- **What is required**:
In your answer, transcribe all of the data exactly.

#### Source material ####

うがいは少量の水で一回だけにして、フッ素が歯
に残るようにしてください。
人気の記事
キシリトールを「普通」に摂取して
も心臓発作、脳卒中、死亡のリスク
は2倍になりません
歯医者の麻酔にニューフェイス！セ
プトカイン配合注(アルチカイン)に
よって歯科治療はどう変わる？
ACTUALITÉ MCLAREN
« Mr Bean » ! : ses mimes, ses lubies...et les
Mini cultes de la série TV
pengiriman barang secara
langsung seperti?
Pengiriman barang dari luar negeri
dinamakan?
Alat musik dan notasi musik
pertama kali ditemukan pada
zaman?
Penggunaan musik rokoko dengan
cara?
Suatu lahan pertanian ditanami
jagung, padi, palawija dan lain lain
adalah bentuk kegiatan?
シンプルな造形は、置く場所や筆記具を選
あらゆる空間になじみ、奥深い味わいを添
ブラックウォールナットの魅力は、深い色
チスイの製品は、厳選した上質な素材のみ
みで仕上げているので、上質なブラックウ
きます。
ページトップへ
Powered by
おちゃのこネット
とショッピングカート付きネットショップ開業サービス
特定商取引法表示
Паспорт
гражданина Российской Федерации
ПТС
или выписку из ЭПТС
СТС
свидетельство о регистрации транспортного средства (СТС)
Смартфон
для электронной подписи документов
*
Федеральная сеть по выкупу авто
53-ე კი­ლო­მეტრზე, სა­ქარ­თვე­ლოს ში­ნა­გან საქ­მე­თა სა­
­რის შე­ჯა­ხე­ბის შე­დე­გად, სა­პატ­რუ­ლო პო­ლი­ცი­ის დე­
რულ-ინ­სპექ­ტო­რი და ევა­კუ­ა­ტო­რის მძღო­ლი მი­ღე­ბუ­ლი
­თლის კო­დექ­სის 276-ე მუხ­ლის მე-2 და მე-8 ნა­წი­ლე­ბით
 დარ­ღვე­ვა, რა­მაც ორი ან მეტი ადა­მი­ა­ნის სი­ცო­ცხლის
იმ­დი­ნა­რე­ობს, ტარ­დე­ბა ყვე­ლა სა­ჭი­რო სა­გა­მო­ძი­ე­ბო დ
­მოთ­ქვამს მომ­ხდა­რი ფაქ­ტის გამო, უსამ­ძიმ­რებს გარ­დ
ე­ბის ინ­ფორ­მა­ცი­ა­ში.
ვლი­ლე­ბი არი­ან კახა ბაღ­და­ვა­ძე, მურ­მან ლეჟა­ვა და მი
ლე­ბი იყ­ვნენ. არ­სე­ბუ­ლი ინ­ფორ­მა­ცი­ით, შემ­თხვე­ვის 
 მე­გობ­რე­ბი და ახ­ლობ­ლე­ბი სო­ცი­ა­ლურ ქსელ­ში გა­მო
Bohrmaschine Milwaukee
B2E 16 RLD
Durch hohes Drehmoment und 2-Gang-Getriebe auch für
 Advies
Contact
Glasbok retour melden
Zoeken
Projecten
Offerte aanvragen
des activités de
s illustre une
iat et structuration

####

- **Answer section**:
うがいは少量の水で一回だけにして、フッ素が歯
に残るようにしてください。
人気の記事
キシリトールを「普通」に摂取して
も心臓発作、脳卒中、死亡のリスク
は2倍になりません
歯医者の麻酔にニューフェイス！セ
プトカイン配合注(アルチカイン)に
よって歯科治療はどう変わる？
ACTUALITÉ MCLAREN
« Mr Bean » ! : ses mimes, ses lubies...et les
Mini cultes de la série TV
pengiriman barang secara
langsung seperti?
Pengiriman barang dari luar negeri
dinamakan?
Alat musik dan notasi musik
pertama kali ditemukan pada
zaman?
Penggunaan musik rokoko dengan
cara?
Suatu lahan pertanian ditanami
jagung, padi, palawija dan lain lain
adalah bentuk kegiatan?
シンプルな造形は、置く場所や筆記具を選
あらゆる空間になじみ、奥深い味わいを添
ブラックウォールナットの魅力は、深い色
チスイの製品は、厳選した上質な素材のみ
みで仕上げているので、上質なブラックウ
きます。
ページトップへ
Powered by
おちゃのこネット
とショッピングカート付きネットショップ開業サービス
特定商取引法表示
Паспорт
гражданина Российской Федерации
ПТС
или выписку из ЭПТС
СТС
свидетельство о регистрации транспортного средства (СТС)
Смартфон
для электронной подписи документов
*
Федеральная сеть по выкупу авто
53-ე კი­ლო­მეტრზე, სა­ქარ­თვე­ლოს ში­ნა­გან საქ­მე­თა სა­
­რის შე­ჯა­ხე­ბის შე­დე­გად, სა­პატ­რუ­ლო პო­ლი­ცი­ის დე­
რულ-ინ­სპექ­ტო­რი და ევა­კუ­ა­ტო­რის მძღო­ლი მი­ღე­ბუ­ლი
­თლის კო­დექ­სის 276-ე მუხ­ლის მე-2 და მე-8 ნა­წი­ლე­ბით
 დარ­ღვე­ვა, რა­მაც ორი ან მეტი ადა­მი­ა­ნის სი­ცო­ცხლის
იმ­დი­ნა­რე­ობს, ტარ­დე­ბა ყვე­ლა სა­ჭი­რო სა­გა­მო­ძი­ე­ბო დ
­მოთ­ქვამს მომ­ხდა­რი ფაქ­ტის გამო, უსამ­ძიმ­რებს გარ­დ
ე­ბის ინ­ფორ­მა­ცი­ა­ში.
ვლი­ლე­ბი არი­ან კახა ბაღ­და­ვა­ძე, მურ­მან ლეჟა­ვა და მი
ლე­ბი იყ­ვნენ. არ­სე­ბუ­ლი ინ­ფორ­მა­ცი­ით, შემ­თხვე­ვის 
 მე­გობ­რე­ბი და ახ­ლობ­ლე­ბი სო­ცი­ა­ლურ ქსელ­ში გა­მო
Bohrmaschine Milwaukee
B2E 16 RLD
Durch hohes Drehmoment und 2-Gang-Getriebe auch für
 Advies
Contact
Glasbok retour melden
Zoeken
Projecten
Offerte aanvragen
des activités de
s illustre une
iat et structuration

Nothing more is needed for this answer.